Sunday, March 25, 2018

Why Me?

I've been thinking quite a lot about my own personal responsibility lately.  What has happened in my life and the causes of it.  Good and bad.  They say hindsight is 20/20, but that saying forgets to tell that you a lot of personal introspection needs to happen in order for the lesson to be learned.

I think I'm finally getting to the point of being able to learn the lessons.

Like I have said in previous posts, I've had some colossal screw ups at times.  Most of them I've learned from, but some I left in the past hoping they would just go away.  They don't, trust me.  And you can't bury your head in the sand far enough to simply wait and hope for the best.  They catch up to eventually, at least that's what I've found out.

Now, some of these problems were not solely of my making.  Other people played a critical role in the failures.  But that doesn't matter.  You see, what I perceive as fairness has absolutely nothing to do with the solution to the problems I face.

I have looked at it and blamed others for their part in whatever has transpired.  I have talked about fairness and sharing responsibility until I was blue in the face.  But at the end of the day it is my responsibility to resolve the problems in my own life.  Doing anything else is just making an excuse for sympathy.

I think it's human nature to look for someone or something to blame for our failures.  I have done plenty of that.  Most of us really want to believe it is the fault of another, and that we are simply innocent victims.  On occasion, this is the case, but for most of us we are active participants in the screw up of our lives.

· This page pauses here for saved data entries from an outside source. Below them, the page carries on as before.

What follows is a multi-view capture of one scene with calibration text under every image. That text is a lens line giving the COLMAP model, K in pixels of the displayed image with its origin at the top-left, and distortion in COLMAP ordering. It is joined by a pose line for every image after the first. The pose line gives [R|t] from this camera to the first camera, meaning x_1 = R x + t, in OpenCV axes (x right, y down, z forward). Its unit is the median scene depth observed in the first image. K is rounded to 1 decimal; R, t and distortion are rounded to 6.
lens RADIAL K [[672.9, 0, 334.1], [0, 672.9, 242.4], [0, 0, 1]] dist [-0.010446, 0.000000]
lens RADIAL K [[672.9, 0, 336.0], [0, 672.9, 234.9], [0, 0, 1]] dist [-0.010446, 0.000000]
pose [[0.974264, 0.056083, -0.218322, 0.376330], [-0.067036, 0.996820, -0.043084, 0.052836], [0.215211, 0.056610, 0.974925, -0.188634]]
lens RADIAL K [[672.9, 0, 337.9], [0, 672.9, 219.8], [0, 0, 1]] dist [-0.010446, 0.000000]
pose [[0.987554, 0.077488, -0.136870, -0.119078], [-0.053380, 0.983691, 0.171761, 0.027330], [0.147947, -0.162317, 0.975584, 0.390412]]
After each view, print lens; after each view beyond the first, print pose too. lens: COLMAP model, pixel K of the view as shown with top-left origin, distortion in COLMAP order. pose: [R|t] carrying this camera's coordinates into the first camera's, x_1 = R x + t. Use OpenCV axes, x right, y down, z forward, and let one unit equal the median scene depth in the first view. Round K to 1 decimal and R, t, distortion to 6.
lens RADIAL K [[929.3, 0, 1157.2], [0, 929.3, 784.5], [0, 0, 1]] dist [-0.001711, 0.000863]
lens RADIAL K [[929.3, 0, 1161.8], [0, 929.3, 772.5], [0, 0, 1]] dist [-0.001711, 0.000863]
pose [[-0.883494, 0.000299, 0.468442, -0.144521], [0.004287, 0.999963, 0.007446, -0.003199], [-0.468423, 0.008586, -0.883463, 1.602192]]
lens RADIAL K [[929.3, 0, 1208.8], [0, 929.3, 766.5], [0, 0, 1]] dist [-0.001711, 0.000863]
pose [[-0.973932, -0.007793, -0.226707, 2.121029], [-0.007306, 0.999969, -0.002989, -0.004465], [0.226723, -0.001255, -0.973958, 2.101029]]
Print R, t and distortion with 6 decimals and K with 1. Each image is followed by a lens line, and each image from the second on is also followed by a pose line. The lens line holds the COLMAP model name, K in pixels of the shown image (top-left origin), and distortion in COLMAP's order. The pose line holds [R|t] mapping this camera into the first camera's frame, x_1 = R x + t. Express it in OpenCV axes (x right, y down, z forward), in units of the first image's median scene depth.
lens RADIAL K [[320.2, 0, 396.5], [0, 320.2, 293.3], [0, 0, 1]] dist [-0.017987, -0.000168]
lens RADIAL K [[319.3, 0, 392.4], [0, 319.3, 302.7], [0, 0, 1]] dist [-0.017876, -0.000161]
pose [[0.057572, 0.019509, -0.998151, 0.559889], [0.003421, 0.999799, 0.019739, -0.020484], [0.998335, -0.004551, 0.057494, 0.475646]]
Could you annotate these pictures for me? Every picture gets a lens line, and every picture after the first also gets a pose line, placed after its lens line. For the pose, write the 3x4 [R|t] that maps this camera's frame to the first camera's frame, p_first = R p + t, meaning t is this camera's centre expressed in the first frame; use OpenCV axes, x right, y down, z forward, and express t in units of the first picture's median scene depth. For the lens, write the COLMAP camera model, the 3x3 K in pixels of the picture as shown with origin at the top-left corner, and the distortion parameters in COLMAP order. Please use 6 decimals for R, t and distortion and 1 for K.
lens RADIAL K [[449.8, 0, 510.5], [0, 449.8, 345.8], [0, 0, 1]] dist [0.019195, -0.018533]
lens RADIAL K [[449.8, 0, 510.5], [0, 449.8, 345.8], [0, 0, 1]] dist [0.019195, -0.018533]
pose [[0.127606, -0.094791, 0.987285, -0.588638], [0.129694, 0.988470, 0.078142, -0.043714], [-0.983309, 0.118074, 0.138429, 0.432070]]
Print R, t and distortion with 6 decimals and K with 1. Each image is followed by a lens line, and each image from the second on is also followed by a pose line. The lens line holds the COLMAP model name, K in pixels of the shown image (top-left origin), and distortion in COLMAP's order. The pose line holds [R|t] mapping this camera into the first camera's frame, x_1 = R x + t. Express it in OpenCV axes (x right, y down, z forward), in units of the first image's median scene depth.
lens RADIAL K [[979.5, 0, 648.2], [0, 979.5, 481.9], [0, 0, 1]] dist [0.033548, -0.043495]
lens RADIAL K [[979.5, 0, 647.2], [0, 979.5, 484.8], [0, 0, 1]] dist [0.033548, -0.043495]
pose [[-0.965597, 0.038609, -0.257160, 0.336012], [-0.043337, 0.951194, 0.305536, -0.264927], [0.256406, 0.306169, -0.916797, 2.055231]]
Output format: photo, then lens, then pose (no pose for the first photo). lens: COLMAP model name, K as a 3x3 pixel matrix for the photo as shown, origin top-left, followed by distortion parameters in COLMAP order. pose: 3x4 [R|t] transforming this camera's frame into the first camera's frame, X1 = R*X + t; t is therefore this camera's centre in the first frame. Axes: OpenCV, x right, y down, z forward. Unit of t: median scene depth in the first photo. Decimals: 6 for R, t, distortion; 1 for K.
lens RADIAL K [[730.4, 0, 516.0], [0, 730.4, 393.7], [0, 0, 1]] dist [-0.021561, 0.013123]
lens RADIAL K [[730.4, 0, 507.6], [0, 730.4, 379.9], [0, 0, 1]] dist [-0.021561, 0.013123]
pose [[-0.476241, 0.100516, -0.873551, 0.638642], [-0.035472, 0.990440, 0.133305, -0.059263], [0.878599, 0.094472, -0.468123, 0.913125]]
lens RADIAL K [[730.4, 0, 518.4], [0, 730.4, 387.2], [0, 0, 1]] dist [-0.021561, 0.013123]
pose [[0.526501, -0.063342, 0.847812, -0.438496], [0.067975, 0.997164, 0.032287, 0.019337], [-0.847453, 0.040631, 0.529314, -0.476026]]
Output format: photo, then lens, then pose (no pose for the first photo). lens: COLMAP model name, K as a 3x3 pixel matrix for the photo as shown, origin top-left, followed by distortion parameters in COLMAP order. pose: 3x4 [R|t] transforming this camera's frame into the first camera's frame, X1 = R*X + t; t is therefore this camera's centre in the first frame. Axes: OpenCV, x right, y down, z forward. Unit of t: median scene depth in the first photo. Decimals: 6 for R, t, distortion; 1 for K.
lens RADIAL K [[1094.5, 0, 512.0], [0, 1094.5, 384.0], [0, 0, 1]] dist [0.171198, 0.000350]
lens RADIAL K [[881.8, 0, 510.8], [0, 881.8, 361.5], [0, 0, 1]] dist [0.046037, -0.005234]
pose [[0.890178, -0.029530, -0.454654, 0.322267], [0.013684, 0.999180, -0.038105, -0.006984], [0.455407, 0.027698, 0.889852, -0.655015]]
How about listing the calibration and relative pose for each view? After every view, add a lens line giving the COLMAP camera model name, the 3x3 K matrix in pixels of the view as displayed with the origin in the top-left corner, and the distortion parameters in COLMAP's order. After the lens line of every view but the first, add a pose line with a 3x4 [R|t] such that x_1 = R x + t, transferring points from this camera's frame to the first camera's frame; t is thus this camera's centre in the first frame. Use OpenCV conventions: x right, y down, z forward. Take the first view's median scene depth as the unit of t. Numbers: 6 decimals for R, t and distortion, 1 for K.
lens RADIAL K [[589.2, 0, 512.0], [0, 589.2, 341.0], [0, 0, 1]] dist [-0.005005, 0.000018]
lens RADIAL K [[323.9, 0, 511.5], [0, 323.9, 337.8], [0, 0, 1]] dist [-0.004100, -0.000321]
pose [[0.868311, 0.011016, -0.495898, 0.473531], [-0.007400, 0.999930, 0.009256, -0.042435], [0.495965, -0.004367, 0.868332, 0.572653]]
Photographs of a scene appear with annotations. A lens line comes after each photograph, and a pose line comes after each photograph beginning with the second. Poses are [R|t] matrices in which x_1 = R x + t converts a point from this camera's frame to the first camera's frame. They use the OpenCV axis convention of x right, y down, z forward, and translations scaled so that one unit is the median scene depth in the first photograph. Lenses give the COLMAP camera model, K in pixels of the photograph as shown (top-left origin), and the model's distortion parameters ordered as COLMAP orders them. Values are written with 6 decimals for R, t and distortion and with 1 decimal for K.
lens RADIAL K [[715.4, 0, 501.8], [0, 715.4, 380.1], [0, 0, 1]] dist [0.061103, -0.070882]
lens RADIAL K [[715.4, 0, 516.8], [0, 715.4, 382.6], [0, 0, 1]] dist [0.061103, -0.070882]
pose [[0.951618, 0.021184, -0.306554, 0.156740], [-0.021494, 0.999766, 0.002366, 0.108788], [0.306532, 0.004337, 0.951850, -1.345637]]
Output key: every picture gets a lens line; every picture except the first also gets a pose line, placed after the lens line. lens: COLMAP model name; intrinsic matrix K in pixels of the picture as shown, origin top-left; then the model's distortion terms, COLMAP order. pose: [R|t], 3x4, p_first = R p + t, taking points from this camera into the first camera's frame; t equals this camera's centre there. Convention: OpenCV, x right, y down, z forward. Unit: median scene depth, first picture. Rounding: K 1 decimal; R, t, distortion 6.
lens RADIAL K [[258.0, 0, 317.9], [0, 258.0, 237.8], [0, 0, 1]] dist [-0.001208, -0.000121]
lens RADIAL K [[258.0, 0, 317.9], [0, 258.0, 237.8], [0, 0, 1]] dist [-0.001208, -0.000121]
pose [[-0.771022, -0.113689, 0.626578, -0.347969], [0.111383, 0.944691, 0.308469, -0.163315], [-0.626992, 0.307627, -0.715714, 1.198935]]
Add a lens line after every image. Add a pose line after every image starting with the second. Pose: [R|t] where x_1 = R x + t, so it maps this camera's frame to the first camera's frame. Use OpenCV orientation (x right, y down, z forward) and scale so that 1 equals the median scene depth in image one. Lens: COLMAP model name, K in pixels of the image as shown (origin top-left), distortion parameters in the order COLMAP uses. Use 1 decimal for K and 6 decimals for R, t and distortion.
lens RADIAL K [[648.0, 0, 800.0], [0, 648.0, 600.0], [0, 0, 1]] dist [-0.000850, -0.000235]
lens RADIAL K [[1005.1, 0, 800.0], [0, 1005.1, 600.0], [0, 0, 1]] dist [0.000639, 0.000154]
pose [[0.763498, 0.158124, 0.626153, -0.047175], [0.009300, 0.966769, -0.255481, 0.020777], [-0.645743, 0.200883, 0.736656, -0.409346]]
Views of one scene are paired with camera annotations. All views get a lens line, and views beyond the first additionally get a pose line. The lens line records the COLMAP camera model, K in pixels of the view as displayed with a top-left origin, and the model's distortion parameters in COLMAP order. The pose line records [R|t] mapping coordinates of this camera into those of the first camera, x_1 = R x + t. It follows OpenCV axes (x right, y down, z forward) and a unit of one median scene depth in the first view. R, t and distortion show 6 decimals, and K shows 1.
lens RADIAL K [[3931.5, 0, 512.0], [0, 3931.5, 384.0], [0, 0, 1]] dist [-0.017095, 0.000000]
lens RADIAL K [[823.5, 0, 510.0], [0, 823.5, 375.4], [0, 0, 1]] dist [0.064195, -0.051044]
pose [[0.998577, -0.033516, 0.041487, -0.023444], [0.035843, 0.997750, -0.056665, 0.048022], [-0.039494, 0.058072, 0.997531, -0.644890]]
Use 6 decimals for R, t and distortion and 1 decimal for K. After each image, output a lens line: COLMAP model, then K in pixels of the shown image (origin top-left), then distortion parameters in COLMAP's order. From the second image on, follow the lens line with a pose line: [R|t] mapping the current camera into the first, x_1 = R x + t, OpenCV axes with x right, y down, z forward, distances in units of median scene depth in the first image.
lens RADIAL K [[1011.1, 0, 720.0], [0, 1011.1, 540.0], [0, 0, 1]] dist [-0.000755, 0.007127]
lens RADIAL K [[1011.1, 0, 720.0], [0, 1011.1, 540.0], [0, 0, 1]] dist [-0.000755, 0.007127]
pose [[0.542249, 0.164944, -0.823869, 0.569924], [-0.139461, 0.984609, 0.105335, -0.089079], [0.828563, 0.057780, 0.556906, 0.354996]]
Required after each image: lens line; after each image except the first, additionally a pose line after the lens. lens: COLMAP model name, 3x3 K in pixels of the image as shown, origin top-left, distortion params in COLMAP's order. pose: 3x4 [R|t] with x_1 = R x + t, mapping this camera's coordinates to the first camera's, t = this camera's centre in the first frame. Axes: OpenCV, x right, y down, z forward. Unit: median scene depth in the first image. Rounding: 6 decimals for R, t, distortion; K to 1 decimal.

This is the lesson I am finally learning.  I have to keep my own house clean.  Blaming, or co blaming, someone else is nothing more than trying to avoid taking responsibility for my own actions.  The vast majority of these episodes in my life were, at least in part, due to decisions that I made.  Owning up to my own actions isn't easy, coming to the conclusion that I may have to make things right by my self is even harder.

In hind sight it seems like I became a spectator in the happenings of my own life.  I buried my head in the sand and hoped some unseen force would make it all go away.  When what I should have been doing was facing my problems head on and being proactive in those solutions.  I should have made the choice to make sure things were handled in my best interest.  If I would have done this, I would be in at least a different mental state than I have been for the last 5 years.  I think I would have felt more in control of my own life, and I would have moved forward toward a resolution far more quickly. 

This lesson has been hard for me, but I'm ready to move forward with the knowledge it gave me.